Data requirements / reliability

  • Is the model performance or quality affected if the share of variance explained by random effects is larger than the share of variance explained by fixed effects? - No! A priori the model quality is not affected. :-) A large share of variance explained by random effects means that the difference between the experimental/sampling sites (if these differences are treated as random effects) is larger than the effects the model builder is interested in (the fixed effects). So maybe the fixed effects described may be generalised for a large spectrum of sampling sites or a very important variable which could also be treated as fixed effect is missing in the model. In the latter case the model could be enhanced. — Michael Rudner 2012/02/16 18:20

Estimation

Some examples here

Bayesian vs. frequentist

  • Browne, W. J.; Draper, D. & others (2006) A comparison of Bayesian and likelihood-based methods for fitting multilevel models. Bayesian Analysis, International Society for Bayesian Analysis, 1, 473-514.

Model validation

Model selection

Material from “in silico ecology”, with link to e.g. model selection in mixed effect models http://www.r-bloggers.com/notes-on-shrinkage-prediction-in-hierarchical-models/

Note that we need to fit the model using maximum likelihood, not REML (restricted/residual maximum likelihood). REML is dependent on the fixed effects and changes as the fixed part of the model changes. Hence we cannot compare likelihoods of two REML-fitted mixed models differing in their fixed structure (see, e.g., http://www.unc.edu/courses/2010fall/ecol/563/001/docs/lectures/lecture28.htm).

Confidence intervals

Power analysis

  • In general: use the simulate function
  • Random effects - see Kain, M. P.; Bolker, B. M. & McCoy, M. W. (2015) Letcher, B. (Ed.) A practical guide and power analysis for GLMMs: detecting among treatment variation in random effects. PeerJ, PeerJ, 3, e1226-.

R2 for mixed models

What’s the problem?

Linear regression models (LMs) allow the computation of a measure of model fit called R2. The function summary.lm will automatically return this value.

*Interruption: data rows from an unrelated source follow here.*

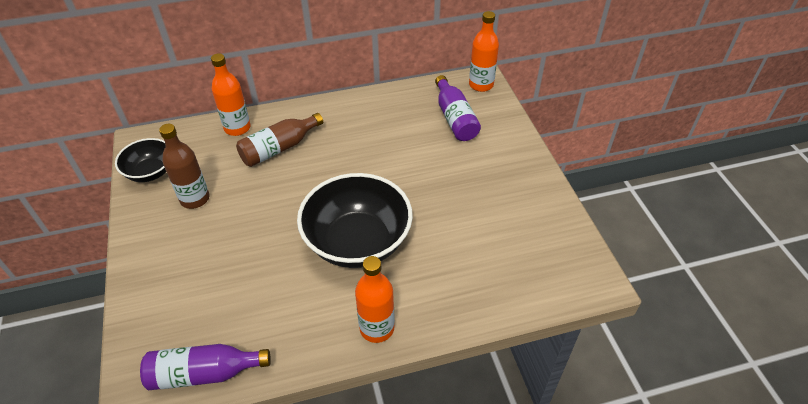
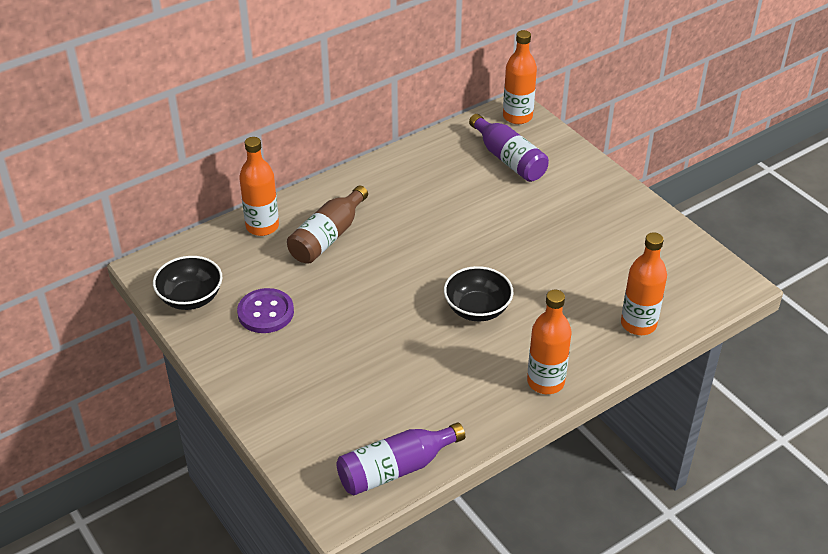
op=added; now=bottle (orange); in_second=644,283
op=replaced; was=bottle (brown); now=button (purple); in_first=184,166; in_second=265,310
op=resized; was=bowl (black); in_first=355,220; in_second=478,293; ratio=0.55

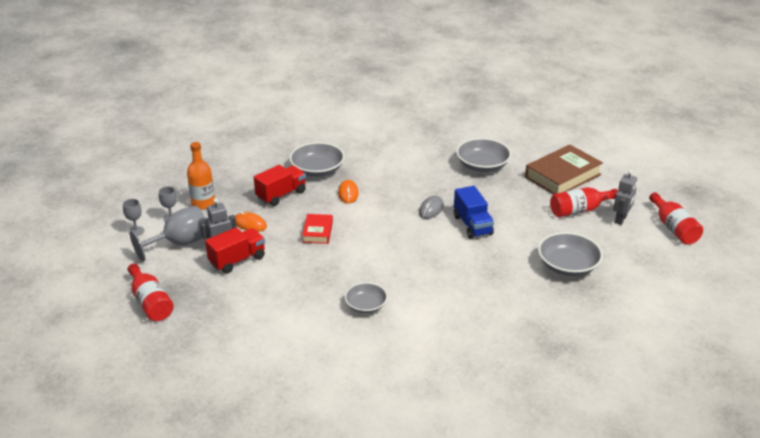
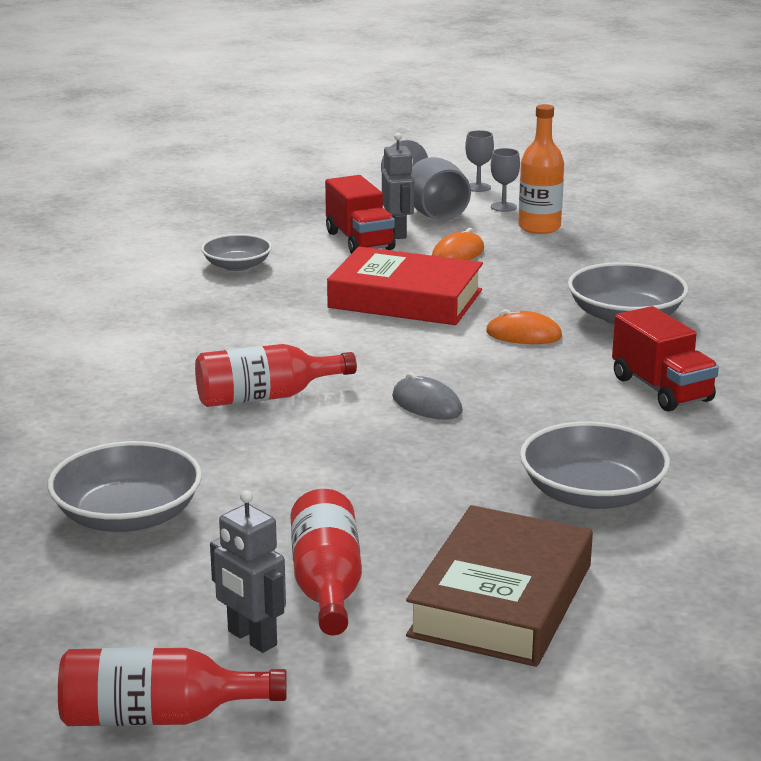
op=removed; was=truck (blue); in_first=474,212
op=moved; was=bottle (red); in_first=151,292; in_second=276,375
op=moved; was=truck (red); in_first=280,185; in_second=665,359
op=moved; was=bowl (grey); in_first=366,297; in_second=236,252
op=turned; was=book (brown); in_first=564,169; in_second=499,586; clockwise=45
op=resized; was=book (red); in_first=317,229; in_second=405,286; ratio=1.88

For Generalised Linear Models (GLMs), where the data are not following a normal distribution, no exact analogue of R2 exists. (There are several alternatives, e.g. Nagelkerke’s R2, but that is a story for another day.) Typically, people here compute something often called D2, i.e. an R2 based on the deviance explained by the model. It is computed as \(D^2 = 1- \frac{D_0 - D_R}{D_0} = \frac{D_0 - D_R}{D_0},\) where \($ D_0\)$ is the null deviance and \($D_R\)$ is the residual deviance. This deviance-based pseudo-R2 is rather widespread.

Due to the link-function used in GLMs (apart when using the identity link, which is common really only with normal data, and then we are back to the LM), the model is actually a non-linear function, and R2s don’t make sense for non-linear regression (another topic again, but see here for some discussion).

Now we’re coming to mixed models (be it linear or generalised linear, i.e. LMM or GLMM). Here the problem (in the case of GLMM: the additional problem) is that typically no likelihood (and hence no deviance) is being maximised, but rather a penalised quasi-likelihood (PQL), or a restricted maximum likelihood (REML). This is because the random effects make the analytical solution of the likelihood unbearable complicated, while a solution proportional to the true likelihood exists and can be computed with much less effort (the pseudo-likelihood, or the quasi-likelihood; again, we won’t go into the differences between these two expressions, see here: Nelder 2000, if you must).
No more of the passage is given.